• _READING PASSAGE_:
I bet you didn’t know that in some circumstances title II and §504 may contain an exhaustion requirement. The reason I’m guessing you didn’t know is that until I saw this case, Sierra v. School Board of Broward County, 2017 U.S. Dist. LEXIS 62498 (S.D. Fla. April 20, 2017), it hadn’t occurred to me either. This week’s blog entry discusses this question in the entry is divided into the following categories: facts; court’s reasoning; City of Rancho Palos Verdes v. Abrams; application of City of Rancho Palos Verdes v. Abrams; and takeaways. The reader is free to focus on any or all of the categories.

I

Facts

Plaintiff alleged that the school board denied him, a deaf individual, access to their archived video for streaming on demand and live streaming of their school board meetings on the basis of his disability. Plaintiff, like myself, neither understands nor uses sign language. Therefore, he requires the use of auxiliary aids and services, such as closed captioning, in order to participate in and receive the benefit of the school board’s online videos. The school board provides a video streaming service through its online portal so that any person can watch its meetings in real time and listen to and participate in those legislative decision-making activities. However, as a result of plaintiff’s disability, he can’t observe and participate in those meetings because the streaming services do not provide any auxiliary aids or services for people with hearing disabilities who do not use sign language. In particular, the streaming service does not offer closed captioning. Plaintiff had the same problem with the school board’s social networking sites on Facebook and on Twitter. The meetings plaintiff wanted to participate in are also aired later via web streaming and on the district’s internal broadcast system. That same day, the meetings are also broadcast on a tape delay on WBEC-TV at 4 PM. The following morning, the televised broadcast is then archived online and made available for viewing on the school board’s website. The defendant defended on the grounds that the Telecommunications Act mandates that a plaintiff alleging disability discrimination in this situation must first go through the Federal Communications Commission (FCC), before being able to file a claim of disability discrimination under title II of the ADA or under §504 the Rehabilitation Act.

• _TASKS TO COMPLETE_:
1 - Say whether each statement agrees with the blog entry, answering yes or no and quoting the deciding words: (a) The plaintiff uses sign language. (b) The school board's streaming service offers closed captioning. (c) The meetings are broadcast on WBEC-TV at 4 PM.
2 - Repeat word for word the part of the blog entry from "I bet you didn’t" up to and including "of the categories.".
The items that follow come from a different source than the blog entry.

• _ENTRIES PROVIDED_:
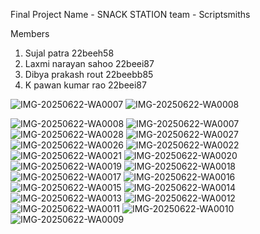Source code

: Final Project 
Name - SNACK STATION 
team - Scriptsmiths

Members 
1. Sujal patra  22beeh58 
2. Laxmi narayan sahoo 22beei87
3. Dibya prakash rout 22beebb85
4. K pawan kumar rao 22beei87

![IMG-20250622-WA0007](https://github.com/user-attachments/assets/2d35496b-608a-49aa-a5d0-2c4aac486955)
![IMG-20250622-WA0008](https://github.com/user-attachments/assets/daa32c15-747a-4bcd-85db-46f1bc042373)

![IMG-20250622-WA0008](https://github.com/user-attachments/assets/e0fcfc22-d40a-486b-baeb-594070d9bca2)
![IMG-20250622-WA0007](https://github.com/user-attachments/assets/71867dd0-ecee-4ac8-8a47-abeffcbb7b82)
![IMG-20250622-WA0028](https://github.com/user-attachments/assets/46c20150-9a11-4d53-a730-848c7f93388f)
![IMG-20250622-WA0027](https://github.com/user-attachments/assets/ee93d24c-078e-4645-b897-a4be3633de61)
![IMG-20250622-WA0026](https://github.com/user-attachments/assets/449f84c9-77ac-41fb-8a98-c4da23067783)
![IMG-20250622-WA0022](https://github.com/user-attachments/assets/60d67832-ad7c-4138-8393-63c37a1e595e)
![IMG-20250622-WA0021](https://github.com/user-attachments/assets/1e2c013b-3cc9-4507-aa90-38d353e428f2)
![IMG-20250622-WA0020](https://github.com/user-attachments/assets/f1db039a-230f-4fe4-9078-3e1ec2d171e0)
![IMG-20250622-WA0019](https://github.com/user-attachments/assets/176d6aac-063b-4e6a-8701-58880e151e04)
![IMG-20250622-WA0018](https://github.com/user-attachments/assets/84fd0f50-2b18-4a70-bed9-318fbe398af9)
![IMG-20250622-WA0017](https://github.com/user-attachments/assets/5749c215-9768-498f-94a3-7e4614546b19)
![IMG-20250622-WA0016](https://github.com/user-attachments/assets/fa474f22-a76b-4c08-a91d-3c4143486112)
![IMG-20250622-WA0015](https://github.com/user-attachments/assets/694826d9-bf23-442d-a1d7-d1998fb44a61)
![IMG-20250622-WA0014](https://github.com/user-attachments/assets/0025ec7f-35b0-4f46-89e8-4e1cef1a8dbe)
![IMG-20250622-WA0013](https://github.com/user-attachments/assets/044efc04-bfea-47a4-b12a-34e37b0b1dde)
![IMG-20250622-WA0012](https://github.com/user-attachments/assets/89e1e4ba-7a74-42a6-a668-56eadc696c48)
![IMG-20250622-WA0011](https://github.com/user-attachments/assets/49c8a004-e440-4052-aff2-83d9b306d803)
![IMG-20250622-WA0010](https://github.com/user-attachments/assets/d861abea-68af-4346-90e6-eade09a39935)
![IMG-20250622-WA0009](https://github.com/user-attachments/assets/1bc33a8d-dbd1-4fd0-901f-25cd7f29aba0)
==
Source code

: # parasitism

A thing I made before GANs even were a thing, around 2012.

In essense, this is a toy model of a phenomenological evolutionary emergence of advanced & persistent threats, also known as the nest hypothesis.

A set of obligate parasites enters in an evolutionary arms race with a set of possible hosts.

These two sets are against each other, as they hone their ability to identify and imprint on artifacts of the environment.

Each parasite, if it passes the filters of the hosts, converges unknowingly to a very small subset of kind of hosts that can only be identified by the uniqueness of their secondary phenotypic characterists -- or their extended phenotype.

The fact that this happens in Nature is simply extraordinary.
==
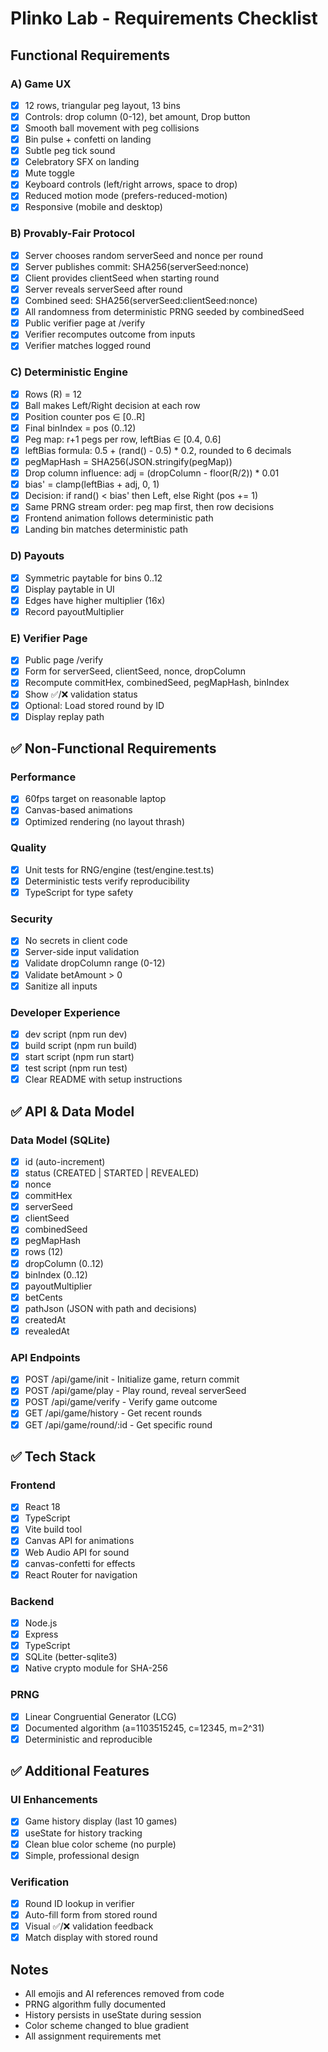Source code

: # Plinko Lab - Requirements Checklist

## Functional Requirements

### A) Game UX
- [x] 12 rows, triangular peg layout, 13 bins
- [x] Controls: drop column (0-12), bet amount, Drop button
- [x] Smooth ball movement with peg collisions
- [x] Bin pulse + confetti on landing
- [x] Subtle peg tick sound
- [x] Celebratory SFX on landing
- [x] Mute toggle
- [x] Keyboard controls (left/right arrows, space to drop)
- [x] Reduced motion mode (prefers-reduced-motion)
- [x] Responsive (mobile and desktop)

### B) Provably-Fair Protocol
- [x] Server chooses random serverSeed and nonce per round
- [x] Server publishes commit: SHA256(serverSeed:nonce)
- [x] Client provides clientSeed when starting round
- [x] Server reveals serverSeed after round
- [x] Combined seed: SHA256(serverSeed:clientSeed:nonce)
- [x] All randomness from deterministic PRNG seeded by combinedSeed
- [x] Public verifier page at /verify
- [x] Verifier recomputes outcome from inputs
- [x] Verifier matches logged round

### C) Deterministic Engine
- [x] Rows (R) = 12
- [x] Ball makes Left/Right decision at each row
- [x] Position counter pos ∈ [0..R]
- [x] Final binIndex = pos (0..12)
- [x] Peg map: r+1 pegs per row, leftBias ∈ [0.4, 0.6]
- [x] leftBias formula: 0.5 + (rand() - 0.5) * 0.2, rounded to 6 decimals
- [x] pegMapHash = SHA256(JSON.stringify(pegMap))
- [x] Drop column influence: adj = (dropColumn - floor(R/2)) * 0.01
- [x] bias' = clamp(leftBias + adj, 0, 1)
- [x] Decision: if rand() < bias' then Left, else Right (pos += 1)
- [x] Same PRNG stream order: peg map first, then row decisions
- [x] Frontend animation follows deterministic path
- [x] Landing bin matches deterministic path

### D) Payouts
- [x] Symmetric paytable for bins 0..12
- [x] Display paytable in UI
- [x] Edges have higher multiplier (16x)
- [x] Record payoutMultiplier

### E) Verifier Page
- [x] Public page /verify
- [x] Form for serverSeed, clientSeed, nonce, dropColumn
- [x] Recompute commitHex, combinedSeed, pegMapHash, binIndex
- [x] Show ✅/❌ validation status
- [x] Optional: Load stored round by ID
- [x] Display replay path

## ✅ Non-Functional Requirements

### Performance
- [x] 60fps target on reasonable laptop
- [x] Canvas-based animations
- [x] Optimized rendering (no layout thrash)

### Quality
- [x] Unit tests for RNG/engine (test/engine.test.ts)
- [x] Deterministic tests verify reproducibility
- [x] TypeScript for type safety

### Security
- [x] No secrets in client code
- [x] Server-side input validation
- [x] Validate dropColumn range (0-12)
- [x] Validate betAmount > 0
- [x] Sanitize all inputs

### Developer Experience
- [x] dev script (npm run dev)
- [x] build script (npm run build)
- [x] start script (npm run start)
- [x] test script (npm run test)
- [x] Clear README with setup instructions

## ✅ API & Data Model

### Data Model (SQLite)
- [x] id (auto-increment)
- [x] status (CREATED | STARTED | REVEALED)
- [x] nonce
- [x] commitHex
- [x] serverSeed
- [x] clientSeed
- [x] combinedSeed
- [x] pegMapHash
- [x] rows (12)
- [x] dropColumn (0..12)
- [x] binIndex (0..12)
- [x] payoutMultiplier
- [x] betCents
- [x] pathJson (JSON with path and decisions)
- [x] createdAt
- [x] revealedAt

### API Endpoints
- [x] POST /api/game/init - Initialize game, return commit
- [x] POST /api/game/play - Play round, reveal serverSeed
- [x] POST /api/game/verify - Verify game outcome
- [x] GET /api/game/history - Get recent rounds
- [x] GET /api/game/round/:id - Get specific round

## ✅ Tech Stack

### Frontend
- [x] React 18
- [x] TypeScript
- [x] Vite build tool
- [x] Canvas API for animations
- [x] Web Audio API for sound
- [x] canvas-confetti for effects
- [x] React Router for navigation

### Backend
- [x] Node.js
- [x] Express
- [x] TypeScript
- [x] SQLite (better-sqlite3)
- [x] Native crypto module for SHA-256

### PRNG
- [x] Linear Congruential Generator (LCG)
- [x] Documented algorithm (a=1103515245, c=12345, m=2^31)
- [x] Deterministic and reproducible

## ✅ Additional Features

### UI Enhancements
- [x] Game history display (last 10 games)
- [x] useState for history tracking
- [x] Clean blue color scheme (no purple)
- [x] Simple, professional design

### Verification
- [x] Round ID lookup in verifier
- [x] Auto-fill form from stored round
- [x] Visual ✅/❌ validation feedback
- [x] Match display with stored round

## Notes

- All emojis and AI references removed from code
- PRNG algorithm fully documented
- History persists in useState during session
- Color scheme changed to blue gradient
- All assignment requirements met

• _ANSWERS BY TASK_:
1 -
(a) No: "Plaintiff, like myself, neither understands nor uses sign language."
(b) No: "In particular, the streaming service does not offer closed captioning."
(c) Yes: "That same day, the meetings are also broadcast on a tape delay on WBEC-TV at 4 PM."

2 -
I bet you didn’t know that in some circumstances title II and §504 may contain an exhaustion requirement. The reason I’m guessing you didn’t know is that until I saw this case, Sierra v. School Board of Broward County, 2017 U.S. Dist. LEXIS 62498 (S.D. Fla. April 20, 2017), it hadn’t occurred to me either. This week’s blog entry discusses this question in the entry is divided into the following categories: facts; court’s reasoning; City of Rancho Palos Verdes v. Abrams; application of City of Rancho Palos Verdes v. Abrams; and takeaways. The reader is free to focus on any or all of the categories.